A: Some of the newer PIC18s (e.g. 2480, 2580, 4550 etc) support the 'Extended Instruction Set', which enables them to do the offset indexed addressing. However, that's not how mikroC (or any of the MikroE's compilers) has been designed to do. The explanation from Microchip's datasheets for relevant PICs says: When the extended set is disabled, addresses embedded in opcodes are treated as literal memory locations: either as a location in the Access Bank (a = 0), or in a GPR bank designated by the BSR (a = 1). When the extended instruction set is enabled and a = 0, however, a file register argument of 5Fh or less is interpreted as an offset from the pointer value in FSR2 and not as a literal address. For practical purposes, this means that all instructions that use the Access RAM bit as an argument – that is, all byte-oriented and bit-oriented
instructions, or almost half of the core PIC18 instructions – may behave differently when the extended instruction set is enabled.


In other words, when the mikroC creates asm line

Code: Select all

MOVWF     0x5A
, it wants to store the value of WREG to the location 0x5A, and NOT to set the offset for indirect addressing.

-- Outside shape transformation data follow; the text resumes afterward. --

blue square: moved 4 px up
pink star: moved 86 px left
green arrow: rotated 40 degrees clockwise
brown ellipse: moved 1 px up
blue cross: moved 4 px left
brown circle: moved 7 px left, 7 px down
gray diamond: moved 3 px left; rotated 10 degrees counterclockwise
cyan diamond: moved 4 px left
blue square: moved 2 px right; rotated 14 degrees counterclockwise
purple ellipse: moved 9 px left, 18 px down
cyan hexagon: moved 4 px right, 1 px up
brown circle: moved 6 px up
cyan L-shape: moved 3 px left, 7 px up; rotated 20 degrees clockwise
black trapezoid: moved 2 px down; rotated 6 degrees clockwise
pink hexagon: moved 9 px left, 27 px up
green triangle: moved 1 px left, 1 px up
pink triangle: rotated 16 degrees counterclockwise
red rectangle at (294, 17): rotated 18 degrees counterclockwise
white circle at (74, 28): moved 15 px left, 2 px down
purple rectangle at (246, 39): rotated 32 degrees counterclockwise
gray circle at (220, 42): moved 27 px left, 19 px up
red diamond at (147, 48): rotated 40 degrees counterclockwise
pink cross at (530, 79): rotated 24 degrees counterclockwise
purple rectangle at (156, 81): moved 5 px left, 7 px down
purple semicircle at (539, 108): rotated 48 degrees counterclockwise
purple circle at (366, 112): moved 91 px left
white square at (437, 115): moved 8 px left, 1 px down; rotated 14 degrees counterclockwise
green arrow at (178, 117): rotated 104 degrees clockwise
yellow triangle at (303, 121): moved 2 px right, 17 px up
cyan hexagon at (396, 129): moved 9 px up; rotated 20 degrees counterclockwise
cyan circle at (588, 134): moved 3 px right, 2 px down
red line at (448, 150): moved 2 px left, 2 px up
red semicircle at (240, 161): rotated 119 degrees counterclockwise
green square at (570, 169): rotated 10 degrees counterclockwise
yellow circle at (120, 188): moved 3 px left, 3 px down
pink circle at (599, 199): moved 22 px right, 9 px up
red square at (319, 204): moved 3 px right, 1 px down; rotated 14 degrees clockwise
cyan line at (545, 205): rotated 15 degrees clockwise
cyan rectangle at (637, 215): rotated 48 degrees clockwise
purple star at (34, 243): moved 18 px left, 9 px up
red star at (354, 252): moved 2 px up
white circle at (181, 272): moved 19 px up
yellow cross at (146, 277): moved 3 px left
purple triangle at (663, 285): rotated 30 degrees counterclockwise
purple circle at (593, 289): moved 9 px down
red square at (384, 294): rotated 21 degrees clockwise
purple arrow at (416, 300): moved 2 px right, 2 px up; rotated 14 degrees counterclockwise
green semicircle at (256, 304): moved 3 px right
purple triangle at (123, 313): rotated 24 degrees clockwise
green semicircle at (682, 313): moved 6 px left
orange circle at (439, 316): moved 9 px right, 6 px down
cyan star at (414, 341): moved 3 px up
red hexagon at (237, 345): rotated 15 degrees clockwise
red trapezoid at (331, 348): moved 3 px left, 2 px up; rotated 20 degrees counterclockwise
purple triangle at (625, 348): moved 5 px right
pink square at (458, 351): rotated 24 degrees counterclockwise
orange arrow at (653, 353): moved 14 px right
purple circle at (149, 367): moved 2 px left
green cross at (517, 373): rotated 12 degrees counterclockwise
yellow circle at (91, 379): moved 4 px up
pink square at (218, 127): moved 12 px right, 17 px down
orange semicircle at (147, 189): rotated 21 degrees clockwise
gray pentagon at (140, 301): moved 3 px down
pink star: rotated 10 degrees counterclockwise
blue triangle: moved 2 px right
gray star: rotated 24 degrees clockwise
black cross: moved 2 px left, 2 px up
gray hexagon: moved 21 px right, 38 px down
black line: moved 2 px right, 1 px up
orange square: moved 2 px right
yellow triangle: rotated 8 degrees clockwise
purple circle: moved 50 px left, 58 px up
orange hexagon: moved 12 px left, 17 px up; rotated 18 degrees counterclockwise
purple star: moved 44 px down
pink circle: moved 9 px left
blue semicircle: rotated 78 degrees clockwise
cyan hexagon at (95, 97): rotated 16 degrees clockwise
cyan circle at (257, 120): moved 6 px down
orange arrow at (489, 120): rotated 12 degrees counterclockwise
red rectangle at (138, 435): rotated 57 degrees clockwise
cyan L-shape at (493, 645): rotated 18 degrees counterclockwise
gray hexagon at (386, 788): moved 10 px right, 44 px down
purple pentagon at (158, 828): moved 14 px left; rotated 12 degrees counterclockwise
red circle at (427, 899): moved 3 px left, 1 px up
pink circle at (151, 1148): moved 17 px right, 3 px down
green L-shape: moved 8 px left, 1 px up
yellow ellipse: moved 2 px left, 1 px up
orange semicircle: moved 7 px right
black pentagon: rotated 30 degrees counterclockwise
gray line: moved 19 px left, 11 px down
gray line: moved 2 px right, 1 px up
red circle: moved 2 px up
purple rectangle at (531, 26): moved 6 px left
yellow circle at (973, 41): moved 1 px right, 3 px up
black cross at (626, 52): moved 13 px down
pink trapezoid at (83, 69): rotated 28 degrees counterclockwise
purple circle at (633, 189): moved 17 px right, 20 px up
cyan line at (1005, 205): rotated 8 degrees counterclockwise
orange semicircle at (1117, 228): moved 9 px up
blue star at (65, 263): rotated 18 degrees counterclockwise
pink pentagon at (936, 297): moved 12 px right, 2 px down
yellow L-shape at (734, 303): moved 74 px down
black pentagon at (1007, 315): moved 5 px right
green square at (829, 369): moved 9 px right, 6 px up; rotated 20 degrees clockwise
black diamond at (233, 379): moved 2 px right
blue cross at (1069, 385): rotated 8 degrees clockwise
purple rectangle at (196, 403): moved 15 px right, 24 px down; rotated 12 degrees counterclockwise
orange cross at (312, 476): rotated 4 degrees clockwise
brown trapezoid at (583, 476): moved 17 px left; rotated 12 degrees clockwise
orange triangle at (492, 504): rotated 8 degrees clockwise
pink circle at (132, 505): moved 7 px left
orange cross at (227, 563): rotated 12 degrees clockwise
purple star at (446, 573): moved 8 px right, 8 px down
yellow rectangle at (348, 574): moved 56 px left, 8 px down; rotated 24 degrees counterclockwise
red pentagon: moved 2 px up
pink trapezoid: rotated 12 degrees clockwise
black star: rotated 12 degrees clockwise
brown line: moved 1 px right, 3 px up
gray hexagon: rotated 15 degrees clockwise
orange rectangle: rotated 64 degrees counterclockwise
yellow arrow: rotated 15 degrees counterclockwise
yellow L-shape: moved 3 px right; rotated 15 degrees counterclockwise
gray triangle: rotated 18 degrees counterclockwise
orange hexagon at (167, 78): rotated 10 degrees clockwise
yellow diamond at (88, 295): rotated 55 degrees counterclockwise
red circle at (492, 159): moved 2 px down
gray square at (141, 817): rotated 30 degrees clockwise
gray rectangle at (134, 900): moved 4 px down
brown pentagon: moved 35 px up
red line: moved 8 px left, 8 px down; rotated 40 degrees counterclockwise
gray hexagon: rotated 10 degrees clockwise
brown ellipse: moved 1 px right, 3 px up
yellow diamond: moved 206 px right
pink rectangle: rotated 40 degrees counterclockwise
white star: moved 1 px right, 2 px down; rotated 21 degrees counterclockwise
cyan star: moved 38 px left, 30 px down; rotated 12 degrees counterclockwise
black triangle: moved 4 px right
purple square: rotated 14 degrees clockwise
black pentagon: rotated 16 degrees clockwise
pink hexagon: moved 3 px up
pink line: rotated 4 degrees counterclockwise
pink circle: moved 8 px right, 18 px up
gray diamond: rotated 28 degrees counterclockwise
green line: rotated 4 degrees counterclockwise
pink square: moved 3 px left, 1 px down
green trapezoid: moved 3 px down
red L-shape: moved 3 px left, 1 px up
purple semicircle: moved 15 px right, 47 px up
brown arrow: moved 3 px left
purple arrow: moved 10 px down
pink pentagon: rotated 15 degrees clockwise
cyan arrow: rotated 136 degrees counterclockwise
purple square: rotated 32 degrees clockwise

This 'problem' can be solved in two ways:
  • 1. Disable the extended instruction set (e.g. for PIC18F2480, it's in the 4th config word - _CONFIG_4L: _XINST_OFF_4L); it can be done either from the compiler itself (<Project>-><Edit Project>), or in the PICFLASH tool.

    2. Leave the extended set enabled, but set the FSR2L and FSR2H to 0's at the beginning of your code; this will make the offset from the location 0x000000, which is the actual address stated. In this case you lose the FSR2 register pair.